Siegfried Borschardt candidatou-se nas últimas eleições municipais pelo partido Die Rechte e a polémica instalou-se. O cartaz de propaganda usava não só as cores do Dortmund, como a mensagem não podia ser mais clara: «Da tribuna sul à Câmara Municipal». O clube viu-se obrigado a avançar para tribunal e conseguiu vencer esta batalha. A guerra, no entanto, continuou a crescer.

Durante esta época, a «Der Spiegel» fez outra reportagem sobre o fenómeno e contou a história dos GnuHonnters, uma mistura de neonazis e hooligans, que usam o futebol para fazer crescer o movimento político. O grupo, formado em 2012, e com centenas de membros, tem 17 núcleos de vários clubes e uma grande incidência entre os Borussenfront. Os extremistas uniram-se e têm como alvos a polícia e os grupos de adeptos (sejam ou não dos seus clubes) que contrariem os seus ideais nacionalistas e racistas. 

Em mais uma tentativa de contrariar o aumento da tensão, o Borussia fez e distribuiu panfletos a todos os adeptos a informar quais os gestos, símbolos e slogans associados ao neonazismo para, desta forma, aumentar a vigilância no seu próprio estádio. 

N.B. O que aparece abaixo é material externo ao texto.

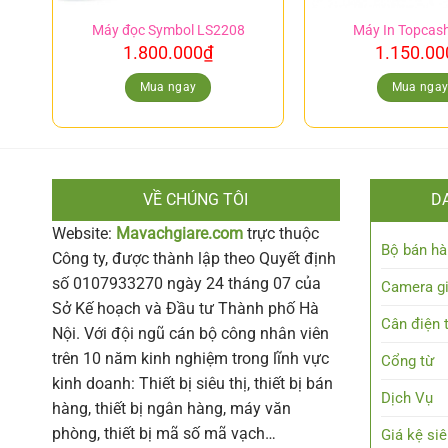
Máy đọc Symbol LS2208
Máy In Topcas
1.800.000
₫
1.150.00
Mua ngay
Mua nga
VỀ CHÚNG TÔI
D
Website:
Mavachgiare.com
trực thuộc
Bộ bán hà
Công ty, được thành lập theo Quyết định
số 0107933270 ngày 24 tháng 07 của
Camera g
Sở Kế hoạch và Đầu tư Thành phố Hà
Cân điện 
Nội. Với đội ngũ cán bộ công nhân viên
trên 10 năm kinh nghiệm trong lĩnh vực
Cổng từ
kinh doanh: Thiết bị siêu thị, thiết bị bán
Dịch Vụ
hàng, thiết bị ngân hàng, máy văn
phòng, thiết bị mã số mã vạch…
Giá kệ siê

Na famosa tribuna sul, que leva quase 25 mil adeptos, os neonazis estão em clara minoria, mas a crescer. Os Borussenfront estão proibidos de entrar nos jogos da Bundesliga, mas mantêm-se ativos noutras divisões do futebol alemão. No entanto, «os rapazes» de Siegfried Borschardt estão a influenciar outros grupos de apoio do Borussia, como os «Desperados» e os «Northside». Alguns stewards do estádio também serão membros destas claques.

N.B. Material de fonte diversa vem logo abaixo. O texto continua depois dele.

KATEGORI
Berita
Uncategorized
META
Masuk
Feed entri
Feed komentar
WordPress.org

Também o desmantelamento do grupo político Resistência Nacional de Dortmund (NWDO), em agosto de 2012, levou mais extremistas às claques do clube. Numa partida da equipa B, oito neonazis foram expulsos por mostrarem símbolos de extrema-direita, sendo que a maioria eram membros do NWDO. No início dessa temporada, contra o Werder Bremen, foi mostrada a frase «Solidariedade com o NWDO» e um neonazi, de 27 anos, foi identificado e banido de todos os estádios alemães.

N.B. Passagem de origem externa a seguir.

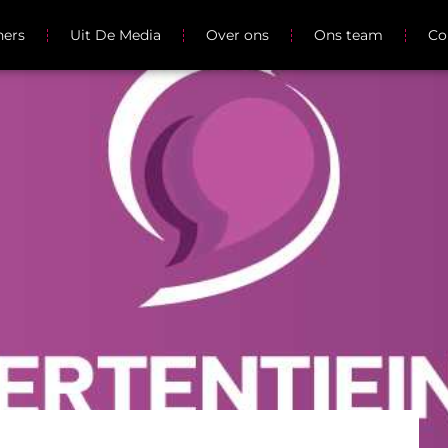
ners
Uit De Media
Over ons
Ons team
Co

O Dortmund investiu entretanto num sistema de câmaras no estádio para controlar os adeptos e todos os símbolos nazis foram proibidos. Só que os jogos fora são mais difíceis de controlar. Em fevereiro de 2013, dois funcionários do clube, cuja missão é promover a tolerância entre os adeptos, foram brutalmente agredidos no estádio do Shakhtar Donetsk, por extremistas do próprio Borussia, num jogo da Liga dos Campeões. Jens Volke começou por dirigir-se a três neonazis que cantavam slogans de extrema-direita e foi logo agredido. Por pior passou Thilo Danielsmeyer, o líder do projeto que o clube criou precisamente para evitar este tipo de violência, que foi seguido por dois homens até à casa de banho, levou vários socos e pontapés e bateram-lhe com a cabeça contra a parede várias vezes. Os três homens envolvidos foram identificados e banidos de todos os estádios alemães.

Perante a escalada de violência, resta aos outros adeptos do Borussia, a maioria, mostrar através de mensagens e movimentos contra os nazis que a sua única intenção é apoiar o clube.